Ele foi julgado em 11 de dezembro de 2019, obteve a absolvição, mas o Ministério Público, representado pelo promotor de Justiça Adelmo Pinho, recorreu da decisão. O TJ-SP (Tribunal de Justiça de São Paulo) acatou o recurso e anulou o julgamento, sob argumento de que a decisão foi manifestamente contrária à prova dos autos.
Consta na denúncia que a vítima conheceu uma mulher na noite de 11 de dezembro de 2008 e foi tomar vinho na casa dela, na rua Amadeu Vuolo. Segundo o que foi relatado, o imóvel não tinha iluminação elétrica e abrigava outras mulheres e um menino.
Sexo
Ainda segundo a denúncia, durante a noite as três mulheres foram para um dos quartos acompanhadas de Rill, que teria combinado um programa sexual com uma delas. Porém, ele teria ficado sozinho no quarto com a criança e sido flagrado segurando o órgão genital do menino.
A mulher que teria feito o flagrante teria pego a criança e passado a gritar por socorro. O réu, Reidson Rodrigues Castro da Fonseca e outros cinco adolescentes teriam ouvido os gritos e cercado a vítima quando ele tentava sair da casa.
Espancamento
Nesse momento teria tido início o espancamento, praticado com um pedaço de telha, pedradas, pauladas, socos, chutes e chineladas. Rill teria sido levado de volta para o interior da residência, amarrado a um caibro, onde foi pendurado, e voltou a ser espancado. Um dos adolescentes inclusive teria jogado água com sal sobre os ferimentos para aumentar sensação de dor, segundo a denúncia.

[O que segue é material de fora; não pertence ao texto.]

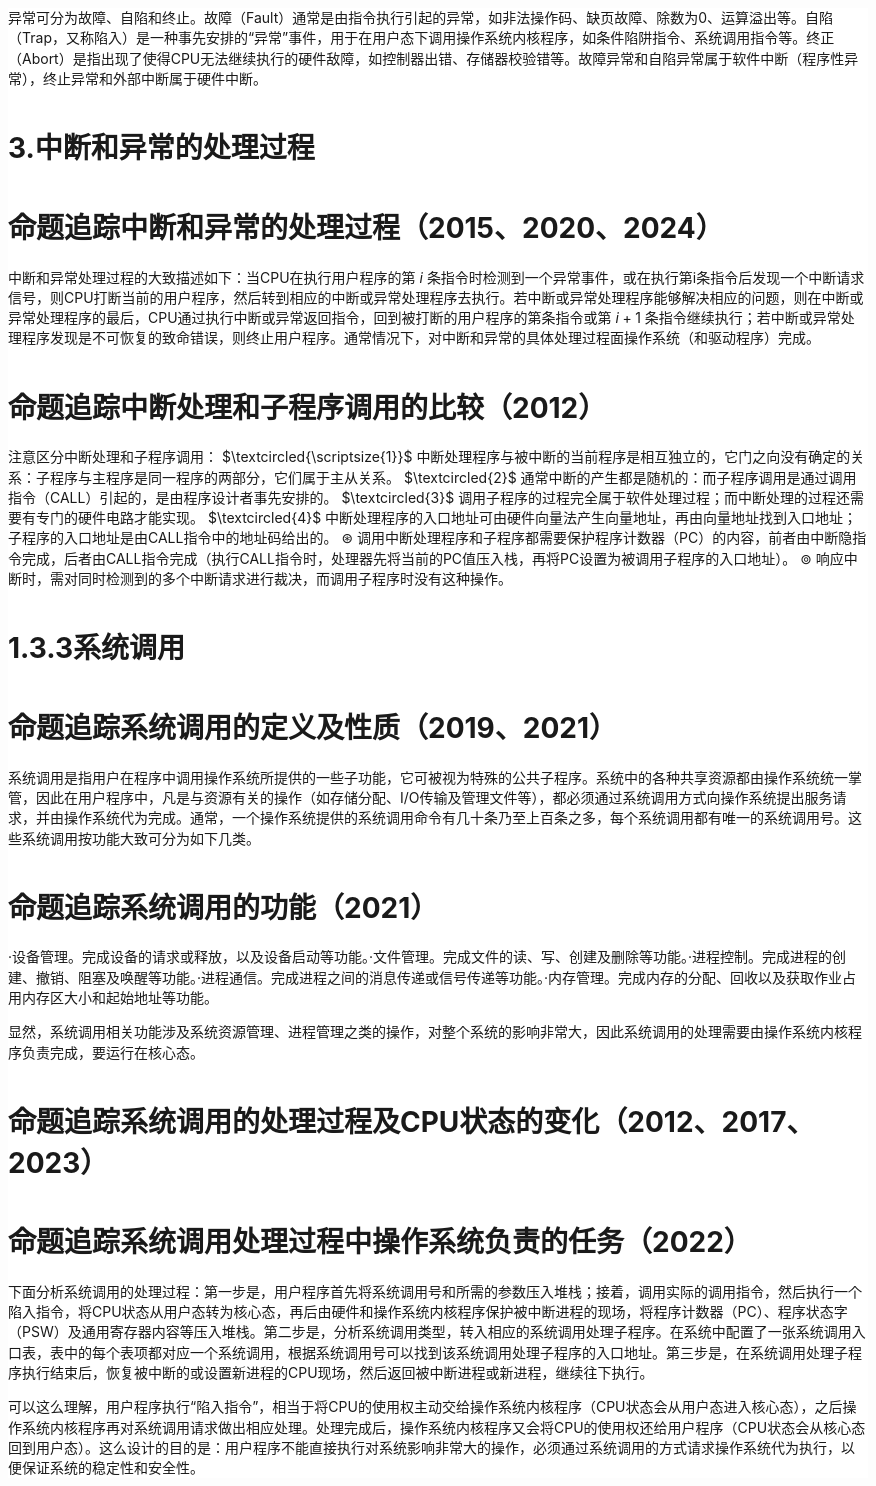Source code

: 异常可分为故障、自陷和终止。故障（Fault）通常是由指令执行引起的异常，如非法操作码、缺页故障、除数为0、运算溢出等。自陷（Trap，又称陷入）是一种事先安排的“异常”事件，用于在用户态下调用操作系统内核程序，如条件陷阱指令、系统调用指令等。终正（Abort）是指出现了使得CPU无法继续执行的硬件敌障，如控制器出错、存储器校验错等。故障异常和自陷异常属于软件中断（程序性异常），终止异常和外部中断属于硬件中断。  

# 3.中断和异常的处理过程  

# 命题追踪中断和异常的处理过程（2015、2020、2024）  

中断和异常处理过程的大致描述如下：当CPU在执行用户程序的第 $i$ 条指令时检测到一个异常事件，或在执行第i条指令后发现一个中断请求信号，则CPU打断当前的用户程序，然后转到相应的中断或异常处理程序去执行。若中断或异常处理程序能够解决相应的问题，则在中断或异常处理程序的最后，CPU通过执行中断或异常返回指令，回到被打断的用户程序的第条指令或第 $i+1$ 条指令继续执行；若中断或异常处理程序发现是不可恢复的致命错误，则终止用户程序。通常情况下，对中断和异常的具体处理过程面操作系统（和驱动程序）完成。  

# 命题追踪中断处理和子程序调用的比较（2012）  

注意区分中断处理和子程序调用： $\textcircled{\scriptsize{1}}$ 中断处理程序与被中断的当前程序是相互独立的，它门之向没有确定的关系：子程序与主程序是同一程序的两部分，它们属于主从关系。 $\textcircled{2}$ 通常中断的产生都是随机的：而子程序调用是通过调用指令（CALL）引起的，是由程序设计者事先安排的。 $\textcircled{3}$ 调用子程序的过程完全属于软件处理过程；而中断处理的过程还需要有专门的硬件电路才能实现。 $\textcircled{4}$ 中断处理程序的入口地址可由硬件向量法产生向量地址，再由向量地址找到入口地址；子程序的入口地址是由CALL指令中的地址码给出的。 $\circledast$ 调用中断处理程序和子程序都需要保护程序计数器（PC）的内容，前者由中断隐指令完成，后者由CALL指令完成（执行CALL指令时，处理器先将当前的PC值压入栈，再将PC设置为被调用子程序的入口地址）。 $\circledcirc$ 响应中断时，需对同时检测到的多个中断请求进行裁决，而调用子程序时没有这种操作。  
# 1.3.3系统调用  

# 命题追踪系统调用的定义及性质（2019、2021）  

系统调用是指用户在程序中调用操作系统所提供的一些子功能，它可被视为特殊的公共子程序。系统中的各种共享资源都由操作系统统一掌管，因此在用户程序中，凡是与资源有关的操作（如存储分配、I/O传输及管理文件等），都必须通过系统调用方式向操作系统提出服务请求，并由操作系统代为完成。通常，一个操作系统提供的系统调用命令有几十条乃至上百条之多，每个系统调用都有唯一的系统调用号。这些系统调用按功能大致可分为如下几类。  

# 命题追踪系统调用的功能（2021）  

·设备管理。完成设备的请求或释放，以及设备启动等功能。·文件管理。完成文件的读、写、创建及删除等功能。·进程控制。完成进程的创建、撤销、阻塞及唤醒等功能。·进程通信。完成进程之间的消息传递或信号传递等功能。·内存管理。完成内存的分配、回收以及获取作业占用内存区大小和起始地址等功能。  

显然，系统调用相关功能涉及系统资源管理、进程管理之类的操作，对整个系统的影响非常大，因此系统调用的处理需要由操作系统内核程序负责完成，要运行在核心态。  

# 命题追踪系统调用的处理过程及CPU状态的变化（2012、2017、2023）  

# 命题追踪系统调用处理过程中操作系统负责的任务（2022）  

下面分析系统调用的处理过程：第一步是，用户程序首先将系统调用号和所需的参数压入堆栈；接着，调用实际的调用指令，然后执行一个陷入指令，将CPU状态从用户态转为核心态，再后由硬件和操作系统内核程序保护被中断进程的现场，将程序计数器（PC）、程序状态字（PSW）及通用寄存器内容等压入堆栈。第二步是，分析系统调用类型，转入相应的系统调用处理子程序。在系统中配置了一张系统调用入口表，表中的每个表项都对应一个系统调用，根据系统调用号可以找到该系统调用处理子程序的入口地址。第三步是，在系统调用处理子程序执行结束后，恢复被中断的或设置新进程的CPU现场，然后返回被中断进程或新进程，继续往下执行。  

可以这么理解，用户程序执行“陷入指令”，相当于将CPU的使用权主动交给操作系统内核程序（CPU状态会从用户态进入核心态），之后操作系统内核程序再对系统调用请求做出相应处理。处理完成后，操作系统内核程序又会将CPU的使用权还给用户程序（CPU状态会从核心态回到用户态）。这么设计的目的是：用户程序不能直接执行对系统影响非常大的操作，必须通过系统调用的方式请求操作系统代为执行，以便保证系统的稳定性和安全性。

A polícia teria sido chamada apenas na manhã seguinte, quando Rill foi atendido pelo Samu (Serviço de Atendimento Móvel de Urgência) e levado ao pronto-socorro, onde foi constatado o óbito por traumatismo craniano e politraumas.
Confessou
Segundo a denúncia, Silva admitiu ter agredido a vítima com pauladas, foi denunciado por homicídio qualificado pelo meio cruel e recurso que dificultou a defesa da vítima. Ele aguardou julgamento em liberdade.
Fonseca também foi denunciado por participação no crime, mas não foi encontrado pela Justiça, por isso o processo foi desmembrado. O julgamento tem início previsto para as 9h, no Fórum de Araçatuba.